╔══

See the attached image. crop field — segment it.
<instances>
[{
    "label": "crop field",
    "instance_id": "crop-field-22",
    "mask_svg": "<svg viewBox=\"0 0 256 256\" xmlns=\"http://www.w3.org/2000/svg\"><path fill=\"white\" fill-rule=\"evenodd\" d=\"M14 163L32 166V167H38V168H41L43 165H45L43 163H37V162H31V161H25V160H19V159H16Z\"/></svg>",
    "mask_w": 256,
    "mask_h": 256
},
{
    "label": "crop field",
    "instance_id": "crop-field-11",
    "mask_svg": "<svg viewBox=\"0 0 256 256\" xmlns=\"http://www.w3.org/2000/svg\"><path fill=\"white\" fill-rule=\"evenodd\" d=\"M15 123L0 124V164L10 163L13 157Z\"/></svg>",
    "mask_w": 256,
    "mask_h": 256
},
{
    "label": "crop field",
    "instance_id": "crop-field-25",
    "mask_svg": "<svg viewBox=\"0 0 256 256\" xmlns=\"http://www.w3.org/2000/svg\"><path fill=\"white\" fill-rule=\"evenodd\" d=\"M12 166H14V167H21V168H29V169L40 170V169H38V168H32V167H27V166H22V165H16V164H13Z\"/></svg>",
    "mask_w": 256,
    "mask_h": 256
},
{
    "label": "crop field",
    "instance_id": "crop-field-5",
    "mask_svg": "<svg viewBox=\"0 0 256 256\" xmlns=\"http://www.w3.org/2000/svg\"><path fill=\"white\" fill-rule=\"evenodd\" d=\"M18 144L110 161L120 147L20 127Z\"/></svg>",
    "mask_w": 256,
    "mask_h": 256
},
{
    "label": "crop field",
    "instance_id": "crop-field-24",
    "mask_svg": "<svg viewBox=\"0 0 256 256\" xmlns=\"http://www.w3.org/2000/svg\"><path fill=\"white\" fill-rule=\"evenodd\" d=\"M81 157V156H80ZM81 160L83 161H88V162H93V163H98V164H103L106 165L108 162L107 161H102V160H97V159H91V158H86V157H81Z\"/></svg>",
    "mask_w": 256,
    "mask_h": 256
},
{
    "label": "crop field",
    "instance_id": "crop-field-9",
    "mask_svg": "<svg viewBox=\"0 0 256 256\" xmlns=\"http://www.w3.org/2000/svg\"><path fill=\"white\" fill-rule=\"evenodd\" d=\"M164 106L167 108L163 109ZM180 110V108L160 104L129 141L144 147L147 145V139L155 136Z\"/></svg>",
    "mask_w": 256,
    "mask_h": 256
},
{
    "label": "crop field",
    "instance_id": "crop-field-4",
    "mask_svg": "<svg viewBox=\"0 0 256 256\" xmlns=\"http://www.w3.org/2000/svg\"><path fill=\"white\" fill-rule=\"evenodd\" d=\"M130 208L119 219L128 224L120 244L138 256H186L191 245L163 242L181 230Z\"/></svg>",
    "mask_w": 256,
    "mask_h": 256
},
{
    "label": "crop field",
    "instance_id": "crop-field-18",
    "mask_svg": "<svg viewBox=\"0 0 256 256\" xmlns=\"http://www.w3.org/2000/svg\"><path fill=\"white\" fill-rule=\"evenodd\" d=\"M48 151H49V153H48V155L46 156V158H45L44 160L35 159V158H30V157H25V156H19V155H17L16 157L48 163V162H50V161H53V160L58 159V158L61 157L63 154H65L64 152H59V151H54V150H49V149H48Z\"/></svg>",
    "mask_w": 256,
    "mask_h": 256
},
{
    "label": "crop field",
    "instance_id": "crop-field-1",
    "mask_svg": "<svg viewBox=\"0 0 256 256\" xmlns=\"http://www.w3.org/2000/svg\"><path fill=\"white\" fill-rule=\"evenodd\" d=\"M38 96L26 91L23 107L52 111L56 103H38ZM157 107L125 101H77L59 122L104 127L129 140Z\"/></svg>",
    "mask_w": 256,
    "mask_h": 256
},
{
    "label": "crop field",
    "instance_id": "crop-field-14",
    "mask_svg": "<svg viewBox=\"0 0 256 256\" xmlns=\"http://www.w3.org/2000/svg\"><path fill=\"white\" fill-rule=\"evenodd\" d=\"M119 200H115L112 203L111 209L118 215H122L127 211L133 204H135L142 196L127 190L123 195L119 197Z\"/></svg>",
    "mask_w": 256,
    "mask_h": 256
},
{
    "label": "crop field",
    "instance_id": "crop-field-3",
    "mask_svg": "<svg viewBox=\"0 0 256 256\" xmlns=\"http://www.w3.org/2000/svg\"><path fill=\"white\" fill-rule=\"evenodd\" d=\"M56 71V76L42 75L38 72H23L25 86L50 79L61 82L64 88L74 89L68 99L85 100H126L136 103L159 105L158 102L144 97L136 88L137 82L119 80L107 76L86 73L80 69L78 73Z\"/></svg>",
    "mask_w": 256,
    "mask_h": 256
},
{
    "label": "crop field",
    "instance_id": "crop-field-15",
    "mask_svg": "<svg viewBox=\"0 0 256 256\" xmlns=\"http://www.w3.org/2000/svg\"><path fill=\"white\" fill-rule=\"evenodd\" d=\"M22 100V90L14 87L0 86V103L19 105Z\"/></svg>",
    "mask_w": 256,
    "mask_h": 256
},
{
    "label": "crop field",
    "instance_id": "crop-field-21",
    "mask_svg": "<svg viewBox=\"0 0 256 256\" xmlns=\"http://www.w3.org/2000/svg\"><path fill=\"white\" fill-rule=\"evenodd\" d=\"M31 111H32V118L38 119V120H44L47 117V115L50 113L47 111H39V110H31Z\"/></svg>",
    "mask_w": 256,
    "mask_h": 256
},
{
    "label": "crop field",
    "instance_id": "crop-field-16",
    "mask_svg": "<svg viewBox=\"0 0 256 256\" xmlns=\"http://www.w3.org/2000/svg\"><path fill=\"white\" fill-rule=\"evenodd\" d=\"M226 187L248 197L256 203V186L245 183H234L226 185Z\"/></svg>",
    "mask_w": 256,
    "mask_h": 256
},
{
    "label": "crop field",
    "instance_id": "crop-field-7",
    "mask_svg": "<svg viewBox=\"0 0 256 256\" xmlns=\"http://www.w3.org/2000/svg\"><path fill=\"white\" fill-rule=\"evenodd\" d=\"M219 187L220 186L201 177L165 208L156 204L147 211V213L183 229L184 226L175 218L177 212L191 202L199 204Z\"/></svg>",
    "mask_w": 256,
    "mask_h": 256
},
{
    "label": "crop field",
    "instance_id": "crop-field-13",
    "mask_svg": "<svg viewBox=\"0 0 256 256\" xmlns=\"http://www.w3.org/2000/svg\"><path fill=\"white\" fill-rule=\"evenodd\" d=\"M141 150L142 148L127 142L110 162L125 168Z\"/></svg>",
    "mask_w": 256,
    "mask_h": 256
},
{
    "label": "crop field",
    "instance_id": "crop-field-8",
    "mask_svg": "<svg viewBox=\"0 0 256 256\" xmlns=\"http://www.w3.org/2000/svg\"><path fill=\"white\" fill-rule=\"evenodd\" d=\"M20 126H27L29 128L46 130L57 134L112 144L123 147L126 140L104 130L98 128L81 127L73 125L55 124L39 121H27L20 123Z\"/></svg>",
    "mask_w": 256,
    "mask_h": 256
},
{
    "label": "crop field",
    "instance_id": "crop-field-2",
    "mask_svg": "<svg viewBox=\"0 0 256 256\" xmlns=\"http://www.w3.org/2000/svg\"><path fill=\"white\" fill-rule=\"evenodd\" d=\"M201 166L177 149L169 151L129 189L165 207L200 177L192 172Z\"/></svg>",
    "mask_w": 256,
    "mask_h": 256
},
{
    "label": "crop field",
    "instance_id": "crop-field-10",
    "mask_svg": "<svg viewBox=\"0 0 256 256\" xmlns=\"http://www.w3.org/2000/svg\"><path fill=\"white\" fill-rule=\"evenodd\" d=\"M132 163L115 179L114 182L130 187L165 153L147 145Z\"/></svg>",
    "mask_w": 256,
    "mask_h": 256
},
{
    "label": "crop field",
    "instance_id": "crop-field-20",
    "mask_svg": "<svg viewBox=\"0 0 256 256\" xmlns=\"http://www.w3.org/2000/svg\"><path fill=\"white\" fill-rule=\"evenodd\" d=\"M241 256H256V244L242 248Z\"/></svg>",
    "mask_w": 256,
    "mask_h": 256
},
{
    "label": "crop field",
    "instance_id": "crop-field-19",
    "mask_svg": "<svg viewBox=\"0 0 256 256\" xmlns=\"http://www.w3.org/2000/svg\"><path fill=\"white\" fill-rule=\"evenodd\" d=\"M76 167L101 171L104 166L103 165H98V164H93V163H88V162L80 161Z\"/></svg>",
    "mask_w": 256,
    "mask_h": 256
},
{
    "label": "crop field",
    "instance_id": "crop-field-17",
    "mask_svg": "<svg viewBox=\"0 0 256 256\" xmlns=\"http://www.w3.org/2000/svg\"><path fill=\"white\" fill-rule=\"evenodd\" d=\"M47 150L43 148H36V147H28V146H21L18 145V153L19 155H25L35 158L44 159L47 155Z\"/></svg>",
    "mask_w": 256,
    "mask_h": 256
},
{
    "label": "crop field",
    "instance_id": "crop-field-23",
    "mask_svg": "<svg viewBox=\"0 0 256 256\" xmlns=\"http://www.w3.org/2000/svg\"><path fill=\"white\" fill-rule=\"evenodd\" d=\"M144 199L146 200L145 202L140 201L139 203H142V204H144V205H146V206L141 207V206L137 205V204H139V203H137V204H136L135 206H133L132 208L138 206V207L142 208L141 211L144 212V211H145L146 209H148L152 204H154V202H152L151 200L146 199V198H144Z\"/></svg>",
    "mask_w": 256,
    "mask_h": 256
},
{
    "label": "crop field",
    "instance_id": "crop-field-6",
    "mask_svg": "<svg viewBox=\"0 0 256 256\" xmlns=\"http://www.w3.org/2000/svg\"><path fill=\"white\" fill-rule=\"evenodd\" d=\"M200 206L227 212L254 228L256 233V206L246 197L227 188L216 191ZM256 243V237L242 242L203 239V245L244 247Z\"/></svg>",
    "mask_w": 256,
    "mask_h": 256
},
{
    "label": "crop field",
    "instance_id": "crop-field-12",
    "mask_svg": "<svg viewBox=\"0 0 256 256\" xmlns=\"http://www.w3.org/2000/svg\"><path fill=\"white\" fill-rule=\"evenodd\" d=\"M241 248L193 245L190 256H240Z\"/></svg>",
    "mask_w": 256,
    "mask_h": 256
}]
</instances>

╚══

**TASK BRIEF**.
Reproduce the lines verbatim, starting from the very first line and continuing through the line that contains "106L167 108L163 109ZM180", including both of those lines.

**SOLUTION TO THE PROBLEM**.
See the attached image. crop field — segment it.
<instances>
[{
    "label": "crop field",
    "instance_id": "crop-field-22",
    "mask_svg": "<svg viewBox=\"0 0 256 256\" xmlns=\"http://www.w3.org/2000/svg\"><path fill=\"white\" fill-rule=\"evenodd\" d=\"M14 163L32 166V167H38V168H41L43 165H45L43 163H37V162H31V161H25V160H19V159H16Z\"/></svg>",
    "mask_w": 256,
    "mask_h": 256
},
{
    "label": "crop field",
    "instance_id": "crop-field-11",
    "mask_svg": "<svg viewBox=\"0 0 256 256\" xmlns=\"http://www.w3.org/2000/svg\"><path fill=\"white\" fill-rule=\"evenodd\" d=\"M15 123L0 124V164L10 163L13 157Z\"/></svg>",
    "mask_w": 256,
    "mask_h": 256
},
{
    "label": "crop field",
    "instance_id": "crop-field-25",
    "mask_svg": "<svg viewBox=\"0 0 256 256\" xmlns=\"http://www.w3.org/2000/svg\"><path fill=\"white\" fill-rule=\"evenodd\" d=\"M12 166H14V167H21V168H29V169L40 170V169H38V168H32V167H27V166H22V165H16V164H13Z\"/></svg>",
    "mask_w": 256,
    "mask_h": 256
},
{
    "label": "crop field",
    "instance_id": "crop-field-5",
    "mask_svg": "<svg viewBox=\"0 0 256 256\" xmlns=\"http://www.w3.org/2000/svg\"><path fill=\"white\" fill-rule=\"evenodd\" d=\"M18 144L110 161L120 147L20 127Z\"/></svg>",
    "mask_w": 256,
    "mask_h": 256
},
{
    "label": "crop field",
    "instance_id": "crop-field-24",
    "mask_svg": "<svg viewBox=\"0 0 256 256\" xmlns=\"http://www.w3.org/2000/svg\"><path fill=\"white\" fill-rule=\"evenodd\" d=\"M81 157V156H80ZM81 160L83 161H88V162H93V163H98V164H103L106 165L108 162L107 161H102V160H97V159H91V158H86V157H81Z\"/></svg>",
    "mask_w": 256,
    "mask_h": 256
},
{
    "label": "crop field",
    "instance_id": "crop-field-9",
    "mask_svg": "<svg viewBox=\"0 0 256 256\" xmlns=\"http://www.w3.org/2000/svg\"><path fill=\"white\" fill-rule=\"evenodd\" d=\"M164 106L167 108L163 109ZM180 110V108L160 104L129 141L144 147L147 145V139L155 136Z\"/></svg>",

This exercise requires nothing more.